Passage provided
BEGIN

Iowa State part of consortium developing world's first petascale computing system

AMES, Iowa -- Iowa State University announced today that it is a charter member of the Great Lakes Consortium for Petascale Computation. The consortium will encourage the widespread and effective use of petascale computing to advance scientific discovery and the state-of-the-art in engineering, increase regional and national competitiveness, and train tomorrow's computational researchers and educators.

The Great Lakes Consortium for Petascale Computation is a collaboration among dozens of universities, colleges, research laboratories, and institutes from around the country. It will be key to the development of Blue Waters, which is expected to be the world's first sustained petascale computational system dedicated to open scientific research. Blue Waters' home will be the University of Illinois' National Center for Supercomputing Applications. It is a joint effort of NCSA, Illinois, IBM, and the Great Lakes Consortium. It is supported by the National Science Foundation.

"Iowa State University researchers are excited to be a part of the Great Lakes Consortium for Petascale Computation," said Srinivas Aluru, a Stanley Chair in Interdisciplinary Engineering, a professor of electrical and computer engineering and the coordinator of Iowa State's work with the consortium. "The computing power of Blue Waters will advance the work of Iowa State researchers in computational chemistry, genomics, systems biology, materials science, nanotechnology and climate modeling."

Blue Waters will go online in 2011, providing researchers with the power to tackle scientific problems that previously were out of reach. In addition to raw computing power, the Blue Waters project also will include intense support for application development, system software development, interactions with business and industry, and educational programs. This comprehensive approach will ensure that users across the country will be able to use Blue Waters to its fullest potential.

"Blue Waters will be an unrivaled national asset, dedicated to scientific research that will have a powerful impact on society," said Thom Dunning, NCSA director and a professor of chemistry at Illinois. "Our nation's top scientists -- simulating new medicines or materials, the weather, disease outbreaks, or complex engineered systems like power plants and aircraft -- are poised to make discoveries that we can only begin to imagine. Blue Waters and the scientists, engineers, technologists, and educators of the Great Lakes Consortium are crucial to that success."

END

Short-answer chart tasks:
BEGIN

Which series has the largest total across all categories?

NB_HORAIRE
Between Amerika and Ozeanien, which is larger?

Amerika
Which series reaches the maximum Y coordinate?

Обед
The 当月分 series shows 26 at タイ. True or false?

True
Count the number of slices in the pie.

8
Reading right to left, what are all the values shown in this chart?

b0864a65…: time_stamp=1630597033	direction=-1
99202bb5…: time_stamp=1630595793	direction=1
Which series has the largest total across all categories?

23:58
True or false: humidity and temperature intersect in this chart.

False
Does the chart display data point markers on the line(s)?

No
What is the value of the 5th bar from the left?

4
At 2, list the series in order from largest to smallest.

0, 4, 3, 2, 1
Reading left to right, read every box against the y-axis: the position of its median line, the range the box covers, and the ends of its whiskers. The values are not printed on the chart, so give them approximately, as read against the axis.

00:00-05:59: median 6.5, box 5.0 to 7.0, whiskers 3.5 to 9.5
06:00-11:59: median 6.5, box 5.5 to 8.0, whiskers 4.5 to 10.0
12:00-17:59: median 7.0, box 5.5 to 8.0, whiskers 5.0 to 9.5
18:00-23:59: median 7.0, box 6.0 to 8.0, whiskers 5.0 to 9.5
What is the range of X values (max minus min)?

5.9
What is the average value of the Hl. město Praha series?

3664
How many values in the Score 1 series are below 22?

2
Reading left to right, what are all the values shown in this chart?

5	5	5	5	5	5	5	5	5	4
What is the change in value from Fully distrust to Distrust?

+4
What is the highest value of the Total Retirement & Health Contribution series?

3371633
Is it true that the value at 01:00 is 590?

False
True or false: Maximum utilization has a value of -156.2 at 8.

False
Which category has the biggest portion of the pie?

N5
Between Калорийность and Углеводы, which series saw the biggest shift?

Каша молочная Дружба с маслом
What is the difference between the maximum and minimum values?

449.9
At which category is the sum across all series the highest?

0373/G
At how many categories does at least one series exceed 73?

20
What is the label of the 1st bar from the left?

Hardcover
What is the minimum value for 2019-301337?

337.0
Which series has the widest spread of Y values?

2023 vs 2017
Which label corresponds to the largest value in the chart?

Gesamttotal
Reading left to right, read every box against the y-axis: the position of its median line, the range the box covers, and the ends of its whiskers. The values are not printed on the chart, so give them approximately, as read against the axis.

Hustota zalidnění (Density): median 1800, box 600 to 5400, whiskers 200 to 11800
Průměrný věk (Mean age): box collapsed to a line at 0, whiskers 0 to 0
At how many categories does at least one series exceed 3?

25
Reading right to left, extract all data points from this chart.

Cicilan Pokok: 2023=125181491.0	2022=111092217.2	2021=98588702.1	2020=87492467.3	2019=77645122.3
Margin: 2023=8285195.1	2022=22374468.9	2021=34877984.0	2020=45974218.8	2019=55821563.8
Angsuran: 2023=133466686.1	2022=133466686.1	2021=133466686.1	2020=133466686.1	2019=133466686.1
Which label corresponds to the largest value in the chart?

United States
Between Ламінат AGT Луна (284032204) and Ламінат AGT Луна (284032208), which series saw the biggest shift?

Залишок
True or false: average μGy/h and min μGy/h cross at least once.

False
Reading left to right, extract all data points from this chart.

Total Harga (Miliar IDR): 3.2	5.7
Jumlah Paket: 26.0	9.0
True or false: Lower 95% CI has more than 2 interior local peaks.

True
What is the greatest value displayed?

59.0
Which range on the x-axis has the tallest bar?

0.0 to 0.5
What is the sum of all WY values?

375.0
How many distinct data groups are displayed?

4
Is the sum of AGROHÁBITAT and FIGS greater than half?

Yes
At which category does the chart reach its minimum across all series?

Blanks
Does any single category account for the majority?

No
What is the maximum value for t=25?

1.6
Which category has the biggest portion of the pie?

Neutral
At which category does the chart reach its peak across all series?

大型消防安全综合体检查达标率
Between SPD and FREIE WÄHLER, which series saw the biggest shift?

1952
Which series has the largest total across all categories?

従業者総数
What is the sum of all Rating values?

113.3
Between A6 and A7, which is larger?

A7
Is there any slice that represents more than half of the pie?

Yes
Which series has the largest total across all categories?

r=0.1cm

END

What is being asked
Please copy the petascale computing article word for word, starting at "AMES, Iowa -- Iowa" and ending at "researchers and educators.".

Exercise response
AMES, Iowa -- Iowa State University announced today that it is a charter member of the Great Lakes Consortium for Petascale Computation. The consortium will encourage the widespread and effective use of petascale computing to advance scientific discovery and the state-of-the-art in engineering, increase regional and national competitiveness, and train tomorrow's computational researchers and educators.